With all the hullabaloo in the Stratford Villa trailer park (a reporter was beginning to prepare commentaries in Volumes 1-12 from the only people who could reasonably and reliably be expected to know about the subject matter), I decided to reflect on my own childhood:
I remember browning my arms and burning my nose,
Feeling the grass tickle 'tween my toes.
The New Olympians versus the Kracken and the Gorgon Medusa is not unheard of, and someday you may have half the fun in watching it as the movie of the week on PBS. Still, fucking Epstein and his epic tale scared the shit out of me. The mortal youth in the film call a man blessed for his handsome face. And Epstein was; yeah, like a glimpse of the cell structure of a clockwork golden owl named Bobo (played by Burgess Meredith) in Shakespeare's trendiest play.

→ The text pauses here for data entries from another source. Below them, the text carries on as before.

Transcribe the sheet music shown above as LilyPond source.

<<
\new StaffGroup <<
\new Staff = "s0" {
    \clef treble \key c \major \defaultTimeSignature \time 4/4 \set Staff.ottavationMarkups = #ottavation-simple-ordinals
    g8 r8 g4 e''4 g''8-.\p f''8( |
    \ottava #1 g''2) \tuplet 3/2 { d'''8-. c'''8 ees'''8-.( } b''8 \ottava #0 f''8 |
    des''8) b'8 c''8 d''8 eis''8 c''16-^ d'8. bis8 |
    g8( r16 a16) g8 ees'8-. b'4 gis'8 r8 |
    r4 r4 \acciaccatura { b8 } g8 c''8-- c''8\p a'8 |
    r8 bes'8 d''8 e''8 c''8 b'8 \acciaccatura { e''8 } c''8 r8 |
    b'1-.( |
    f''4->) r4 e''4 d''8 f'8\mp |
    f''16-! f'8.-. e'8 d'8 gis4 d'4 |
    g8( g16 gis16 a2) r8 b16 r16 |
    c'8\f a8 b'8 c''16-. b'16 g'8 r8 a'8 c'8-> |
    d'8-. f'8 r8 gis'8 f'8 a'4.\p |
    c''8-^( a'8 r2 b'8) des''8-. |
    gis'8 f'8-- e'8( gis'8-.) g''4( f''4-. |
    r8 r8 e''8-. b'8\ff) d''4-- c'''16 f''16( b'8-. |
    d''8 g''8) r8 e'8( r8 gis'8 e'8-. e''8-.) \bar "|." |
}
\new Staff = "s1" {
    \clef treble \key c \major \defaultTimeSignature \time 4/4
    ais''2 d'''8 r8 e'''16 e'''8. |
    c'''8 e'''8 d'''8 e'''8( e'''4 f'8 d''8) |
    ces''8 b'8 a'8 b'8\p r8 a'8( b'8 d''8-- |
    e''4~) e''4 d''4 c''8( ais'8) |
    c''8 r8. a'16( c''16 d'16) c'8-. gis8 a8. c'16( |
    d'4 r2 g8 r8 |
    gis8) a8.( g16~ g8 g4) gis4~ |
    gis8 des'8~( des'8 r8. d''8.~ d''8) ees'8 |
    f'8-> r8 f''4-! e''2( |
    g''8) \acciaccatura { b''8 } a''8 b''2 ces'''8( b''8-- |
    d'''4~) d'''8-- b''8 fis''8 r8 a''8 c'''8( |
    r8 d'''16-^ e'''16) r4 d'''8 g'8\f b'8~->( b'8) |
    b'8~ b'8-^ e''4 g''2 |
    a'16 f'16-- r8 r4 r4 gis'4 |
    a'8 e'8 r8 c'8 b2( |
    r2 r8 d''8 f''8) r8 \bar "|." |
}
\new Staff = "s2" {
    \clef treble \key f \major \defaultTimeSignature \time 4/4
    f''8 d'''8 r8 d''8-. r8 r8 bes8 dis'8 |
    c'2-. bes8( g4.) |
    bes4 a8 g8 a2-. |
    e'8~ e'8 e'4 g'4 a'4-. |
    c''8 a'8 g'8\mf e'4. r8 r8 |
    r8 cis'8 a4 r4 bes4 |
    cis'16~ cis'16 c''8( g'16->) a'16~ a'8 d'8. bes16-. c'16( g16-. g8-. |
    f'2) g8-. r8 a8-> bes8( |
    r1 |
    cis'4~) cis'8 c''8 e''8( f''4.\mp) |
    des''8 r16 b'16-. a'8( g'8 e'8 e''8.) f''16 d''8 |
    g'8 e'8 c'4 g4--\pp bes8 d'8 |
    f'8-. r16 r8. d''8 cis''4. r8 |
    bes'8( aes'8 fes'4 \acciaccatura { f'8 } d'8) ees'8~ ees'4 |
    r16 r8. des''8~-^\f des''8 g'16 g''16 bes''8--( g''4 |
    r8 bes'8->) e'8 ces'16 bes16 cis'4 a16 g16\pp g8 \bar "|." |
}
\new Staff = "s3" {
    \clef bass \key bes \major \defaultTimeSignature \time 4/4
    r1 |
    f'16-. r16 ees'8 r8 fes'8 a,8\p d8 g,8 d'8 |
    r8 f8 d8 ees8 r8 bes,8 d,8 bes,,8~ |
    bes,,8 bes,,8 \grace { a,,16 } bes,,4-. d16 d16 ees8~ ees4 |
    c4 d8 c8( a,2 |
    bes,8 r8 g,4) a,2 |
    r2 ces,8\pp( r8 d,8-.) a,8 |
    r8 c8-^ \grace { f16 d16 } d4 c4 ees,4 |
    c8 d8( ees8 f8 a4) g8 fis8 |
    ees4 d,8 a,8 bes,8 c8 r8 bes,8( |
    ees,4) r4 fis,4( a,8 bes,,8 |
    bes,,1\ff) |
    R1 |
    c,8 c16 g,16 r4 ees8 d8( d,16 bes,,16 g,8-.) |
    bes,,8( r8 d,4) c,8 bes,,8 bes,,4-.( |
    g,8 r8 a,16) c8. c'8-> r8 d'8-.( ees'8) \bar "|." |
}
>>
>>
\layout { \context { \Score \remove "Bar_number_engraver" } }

His incomplete and inaccurate concepts were sometimes absurd. "I have a couple of theories," Epstein is inevitably producing out of his mouth, giving himself an authority that would otherwise be absent. "And I offer them now for your commentary."
Here is what I would have said: "We rarely even get together on major holidays anymore. Brothers sign deals, split talent and authority throughout the company. Shall we expose our weaknesses, or do the most for the fraternity between nations?"